The study also zooms in on specific post-pandemic shifts and digital-led opportunities with a focus on CCI practitioners between the ages of 18 and 35. It addresses itself to the sub-sectors of fashion, creative technology, film, literature and publishing, music and performing arts and the visual arts and crafts. 

Research findings
Using mainly a qualitative approach, the study was conducted by Culture and Development East Africa (CDEA) in 2023. About 38.5 percent of CCI practitioners are self-employed, while 29.5 percent are fully employed.

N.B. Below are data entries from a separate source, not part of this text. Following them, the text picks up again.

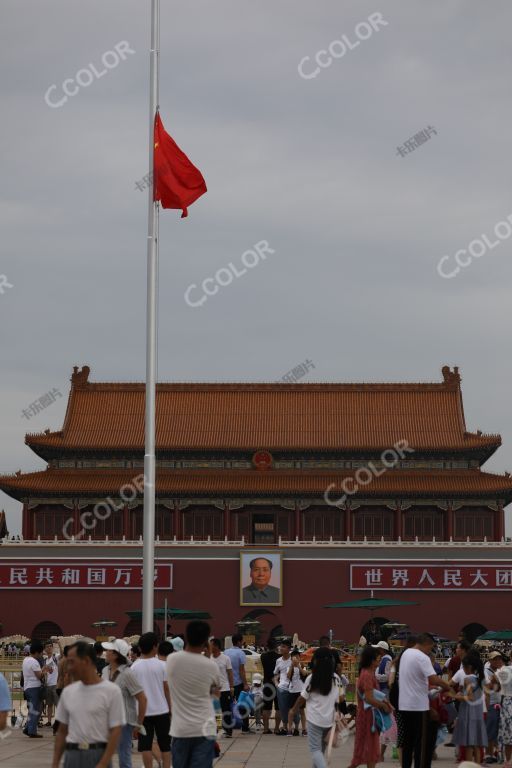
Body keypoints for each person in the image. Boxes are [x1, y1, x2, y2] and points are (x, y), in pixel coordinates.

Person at [52, 641, 125, 768]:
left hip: (98, 755)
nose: (68, 667)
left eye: (71, 662)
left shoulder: (111, 691)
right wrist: (55, 764)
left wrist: (103, 763)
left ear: (85, 661)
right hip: (72, 756)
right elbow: (62, 732)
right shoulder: (68, 692)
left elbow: (116, 731)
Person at [166, 620, 221, 768]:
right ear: (206, 640)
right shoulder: (212, 666)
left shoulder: (172, 660)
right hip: (205, 727)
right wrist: (208, 655)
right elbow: (216, 696)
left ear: (187, 638)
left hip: (181, 728)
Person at [398, 633, 452, 768]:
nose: (430, 651)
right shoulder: (422, 657)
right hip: (418, 707)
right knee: (421, 744)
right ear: (427, 644)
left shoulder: (406, 653)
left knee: (408, 742)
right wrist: (446, 685)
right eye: (431, 648)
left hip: (404, 705)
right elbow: (433, 679)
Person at [289, 646, 341, 768]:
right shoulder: (336, 679)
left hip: (314, 720)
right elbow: (338, 700)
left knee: (315, 751)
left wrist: (293, 710)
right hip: (329, 721)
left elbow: (302, 697)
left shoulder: (312, 678)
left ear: (316, 661)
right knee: (320, 751)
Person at [102, 638, 147, 768]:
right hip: (107, 720)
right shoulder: (105, 671)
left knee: (124, 758)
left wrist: (139, 723)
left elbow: (142, 699)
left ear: (116, 654)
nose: (106, 652)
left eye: (109, 650)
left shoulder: (127, 674)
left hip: (124, 723)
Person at [131, 631, 171, 768]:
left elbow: (133, 693)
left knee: (145, 746)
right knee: (165, 746)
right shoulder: (162, 665)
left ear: (140, 648)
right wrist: (171, 709)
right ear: (155, 647)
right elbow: (167, 690)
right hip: (162, 710)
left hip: (143, 713)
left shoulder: (134, 667)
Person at [349, 646, 391, 768]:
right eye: (378, 659)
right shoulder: (367, 675)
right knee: (370, 750)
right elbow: (368, 698)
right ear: (372, 660)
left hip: (367, 716)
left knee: (366, 751)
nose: (379, 662)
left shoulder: (366, 673)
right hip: (368, 718)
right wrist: (383, 705)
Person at [449, 654, 488, 762]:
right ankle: (477, 764)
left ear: (469, 667)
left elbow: (470, 697)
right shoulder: (480, 679)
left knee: (469, 745)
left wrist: (454, 696)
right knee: (476, 744)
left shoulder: (467, 679)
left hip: (468, 714)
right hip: (478, 713)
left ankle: (469, 764)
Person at [22, 639, 52, 738]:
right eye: (40, 652)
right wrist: (45, 671)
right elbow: (39, 676)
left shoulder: (26, 660)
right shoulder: (34, 662)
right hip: (34, 688)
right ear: (37, 652)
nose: (41, 654)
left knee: (34, 709)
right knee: (35, 710)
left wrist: (43, 669)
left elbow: (33, 673)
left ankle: (28, 728)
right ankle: (32, 731)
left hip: (27, 687)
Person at [225, 633, 250, 733]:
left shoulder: (226, 652)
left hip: (227, 684)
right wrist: (245, 684)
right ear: (239, 642)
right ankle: (244, 727)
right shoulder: (241, 653)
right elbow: (241, 670)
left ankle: (228, 728)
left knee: (228, 706)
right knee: (243, 705)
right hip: (238, 683)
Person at [209, 638, 234, 737]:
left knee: (226, 710)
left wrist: (232, 686)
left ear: (216, 646)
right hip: (212, 690)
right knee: (214, 710)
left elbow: (230, 673)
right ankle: (216, 729)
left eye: (211, 645)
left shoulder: (225, 658)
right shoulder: (209, 658)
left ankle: (228, 731)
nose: (209, 647)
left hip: (224, 688)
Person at [484, 651, 505, 763]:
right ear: (490, 660)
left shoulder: (499, 671)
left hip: (499, 703)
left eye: (499, 659)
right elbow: (490, 687)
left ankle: (495, 753)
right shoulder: (486, 671)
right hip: (491, 704)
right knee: (490, 730)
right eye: (495, 659)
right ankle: (488, 754)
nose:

Most of the Focus Group Discussions (FGD) participants, however, indicated they were either part-time workers or self-employed. As many as 90.9 percent of the survey respondents and the FGD participants indicated that there is no minimum wage/minimum remuneration for the creative occupations. 

“There are very few emerging or existing organisations with strong implementation capacity that can offer both creative or technical and business support training, incubation or acceleration of creative enterprises,” the report shows, adding, “informality characterises the CCIs in Uganda, which contributes to the stunted growth of their enterprises. For the music sector, there is a lack of a distinct sound coming out of Uganda that can position it on the African or global map.
Deficits
The limited public support for the CCis is skewed towards the film sector, the report observes. It also spotlights a lack of holistic value chain capacity development that leads to weak links in the sector value chains. 

Besides the limited working capital infrastructure to support the sector, the report also illuminates the absence of a basket fund from various development partners. “The study comes at a time when there is much needed data on creative industry to inform policy and stakeholders on sectoral needs and opportunities,” says Rasheeda Nalumoso, the regional programme manager, Creative Economy at the British Council.
She says the report will provide building ground for more such needed research to help unlock Uganda’s creative potential. 

Recommendations
The study recommends SME support for the fashion businesses so that they can qualify to attract commercial financing for their fashion brands. 
For the creative technology industry, the report suggests investment in tech hubs that work at the intersection of arts, science and technology. 
It also recommends production consortiums for the film industry, where producers work in consortiums at national or regional level to raise co-productions, financing of a minimum budget of Shs8 billion. 

It calls for trade in rights for the literature and publishing industry through establishing an African hub for African publishers that enables them to sell rights.
The literature and publishing industry should work with corporate companies to support a well-established literary prize that can also enable a manuscript to find a reputable publisher.

For the music and performance arts cluster there should be investment in equipment and venues that accommodate various forms of entertainment, for example, amphitheaters, and arenas. 
For the visual arts and crafts sub-sector it recommends capacity building in curatorial practice that will attract a domestic market for the visual arts. 
It also calls for branding community crafts under the fair-trade label.

 Target areas 
The report also makes recommendations for target areas that will enable a high impact on the creative enterprise environment. For the fashion industry it calls for the provision of business skills development education and financing for high fashion brands’ business plans. 
The report suggests that for the creative technology sub-sector Artificial Intelligence (AI) tools can be used to assist artists and designers in image editing, and other non-creative tasks to improve efficiency. 
The film industry should provide training to script writers, actors and directors, as well support crew, as well provision of production financing support. 

For the literature and publishing sub-sector there should be the professionalisation of the self-publishing model by training the authors who have chosen to become publishers on the publishing process. 
It recommends that the performing arts industry should tap into the musical and dance heritage of Uganda to identify a unique sound and rhythm.